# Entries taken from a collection
● ● ● ● ● ● ●
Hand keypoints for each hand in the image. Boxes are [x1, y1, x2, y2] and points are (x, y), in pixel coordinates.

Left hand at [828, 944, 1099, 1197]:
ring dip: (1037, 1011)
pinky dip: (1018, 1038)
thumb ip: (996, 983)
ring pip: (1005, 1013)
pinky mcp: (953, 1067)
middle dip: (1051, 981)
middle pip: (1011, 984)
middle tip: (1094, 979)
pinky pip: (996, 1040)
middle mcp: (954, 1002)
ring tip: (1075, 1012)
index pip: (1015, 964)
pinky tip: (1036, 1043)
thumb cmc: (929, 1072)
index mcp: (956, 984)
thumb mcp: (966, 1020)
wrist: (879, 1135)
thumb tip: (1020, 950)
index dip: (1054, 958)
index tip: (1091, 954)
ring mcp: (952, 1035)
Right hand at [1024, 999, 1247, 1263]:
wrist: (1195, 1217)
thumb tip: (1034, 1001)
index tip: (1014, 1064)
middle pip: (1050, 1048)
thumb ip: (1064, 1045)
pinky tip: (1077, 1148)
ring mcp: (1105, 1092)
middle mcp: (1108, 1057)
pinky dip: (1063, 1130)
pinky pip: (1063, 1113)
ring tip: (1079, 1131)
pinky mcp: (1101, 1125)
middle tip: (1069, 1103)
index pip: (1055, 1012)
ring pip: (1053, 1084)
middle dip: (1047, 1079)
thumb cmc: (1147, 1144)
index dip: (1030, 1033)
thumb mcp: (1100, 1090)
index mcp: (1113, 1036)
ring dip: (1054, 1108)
● ● ● ● ● ● ●
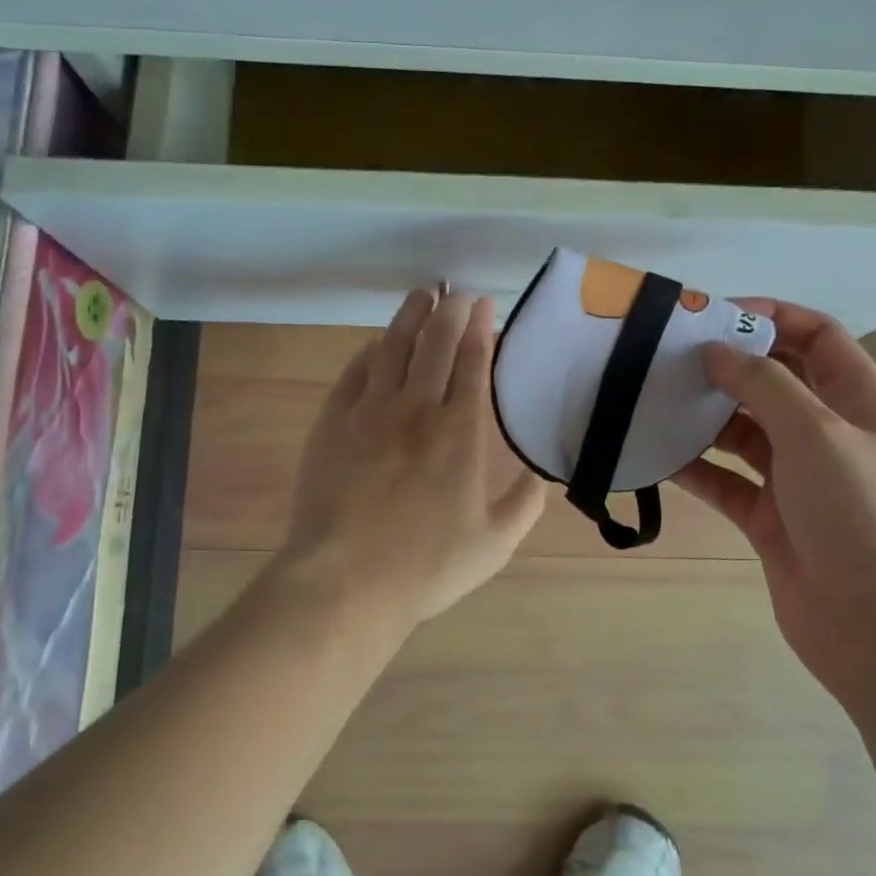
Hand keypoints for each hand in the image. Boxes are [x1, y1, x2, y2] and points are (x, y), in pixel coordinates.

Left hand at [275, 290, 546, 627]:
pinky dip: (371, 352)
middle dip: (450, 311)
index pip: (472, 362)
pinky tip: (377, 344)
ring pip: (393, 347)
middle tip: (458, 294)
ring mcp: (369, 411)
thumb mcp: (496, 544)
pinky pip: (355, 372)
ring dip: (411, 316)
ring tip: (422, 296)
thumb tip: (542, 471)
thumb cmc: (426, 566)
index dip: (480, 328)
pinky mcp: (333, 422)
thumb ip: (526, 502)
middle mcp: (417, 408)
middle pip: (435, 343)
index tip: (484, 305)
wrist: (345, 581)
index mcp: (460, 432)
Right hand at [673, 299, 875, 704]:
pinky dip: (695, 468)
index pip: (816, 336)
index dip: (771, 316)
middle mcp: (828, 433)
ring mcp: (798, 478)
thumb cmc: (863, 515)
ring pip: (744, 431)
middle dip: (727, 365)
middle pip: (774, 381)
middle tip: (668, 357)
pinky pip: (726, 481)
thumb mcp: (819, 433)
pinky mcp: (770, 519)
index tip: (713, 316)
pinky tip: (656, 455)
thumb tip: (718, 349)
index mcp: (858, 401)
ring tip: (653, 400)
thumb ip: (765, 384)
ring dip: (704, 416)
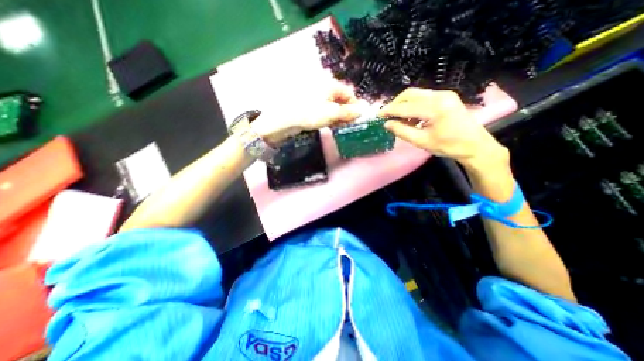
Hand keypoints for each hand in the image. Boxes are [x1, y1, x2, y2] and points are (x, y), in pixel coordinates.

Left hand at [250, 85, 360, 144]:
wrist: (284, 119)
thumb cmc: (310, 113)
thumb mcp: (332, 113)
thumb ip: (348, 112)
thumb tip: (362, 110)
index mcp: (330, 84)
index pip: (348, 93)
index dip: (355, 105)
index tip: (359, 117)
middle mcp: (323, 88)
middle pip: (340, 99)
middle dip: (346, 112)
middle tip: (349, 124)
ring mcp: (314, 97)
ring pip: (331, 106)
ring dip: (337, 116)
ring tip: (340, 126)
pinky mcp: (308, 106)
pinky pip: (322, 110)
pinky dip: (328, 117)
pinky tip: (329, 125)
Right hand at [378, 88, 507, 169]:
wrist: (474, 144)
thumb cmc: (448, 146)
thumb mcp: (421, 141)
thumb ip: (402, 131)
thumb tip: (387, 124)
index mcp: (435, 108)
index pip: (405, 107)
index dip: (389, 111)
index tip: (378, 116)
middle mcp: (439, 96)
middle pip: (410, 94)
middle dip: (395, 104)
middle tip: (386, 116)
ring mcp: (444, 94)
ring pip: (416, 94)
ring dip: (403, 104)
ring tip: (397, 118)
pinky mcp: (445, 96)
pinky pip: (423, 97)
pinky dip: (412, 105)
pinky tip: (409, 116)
● ● ● ● ● ● ●
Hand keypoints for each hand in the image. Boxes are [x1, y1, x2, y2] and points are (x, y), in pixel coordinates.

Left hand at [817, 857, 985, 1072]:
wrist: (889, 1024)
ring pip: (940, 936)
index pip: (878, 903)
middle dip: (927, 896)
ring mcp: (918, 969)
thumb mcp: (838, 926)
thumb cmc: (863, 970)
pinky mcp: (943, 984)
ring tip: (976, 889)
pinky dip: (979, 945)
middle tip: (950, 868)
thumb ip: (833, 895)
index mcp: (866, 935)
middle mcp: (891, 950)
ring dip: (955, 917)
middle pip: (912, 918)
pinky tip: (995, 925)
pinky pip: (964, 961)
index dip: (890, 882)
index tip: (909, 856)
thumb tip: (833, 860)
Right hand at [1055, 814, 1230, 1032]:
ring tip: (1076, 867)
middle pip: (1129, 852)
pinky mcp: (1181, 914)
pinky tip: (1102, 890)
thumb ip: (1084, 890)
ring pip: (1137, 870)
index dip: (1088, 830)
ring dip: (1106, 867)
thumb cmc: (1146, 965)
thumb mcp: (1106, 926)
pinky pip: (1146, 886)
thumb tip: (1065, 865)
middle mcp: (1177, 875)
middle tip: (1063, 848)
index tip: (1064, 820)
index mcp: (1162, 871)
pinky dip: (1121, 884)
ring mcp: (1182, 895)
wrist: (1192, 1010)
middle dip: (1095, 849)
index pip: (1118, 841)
● ● ● ● ● ● ●
# Task item
Among the entries above, identify all lines with "Right" and copy them.

# Written answer
Right hand at [1024, 999, 1247, 1263]:
Right hand at [673, 299, 875, 704]:
Right hand at [378, 88, 507, 169]:
Right hand at [1055, 814, 1230, 1032]:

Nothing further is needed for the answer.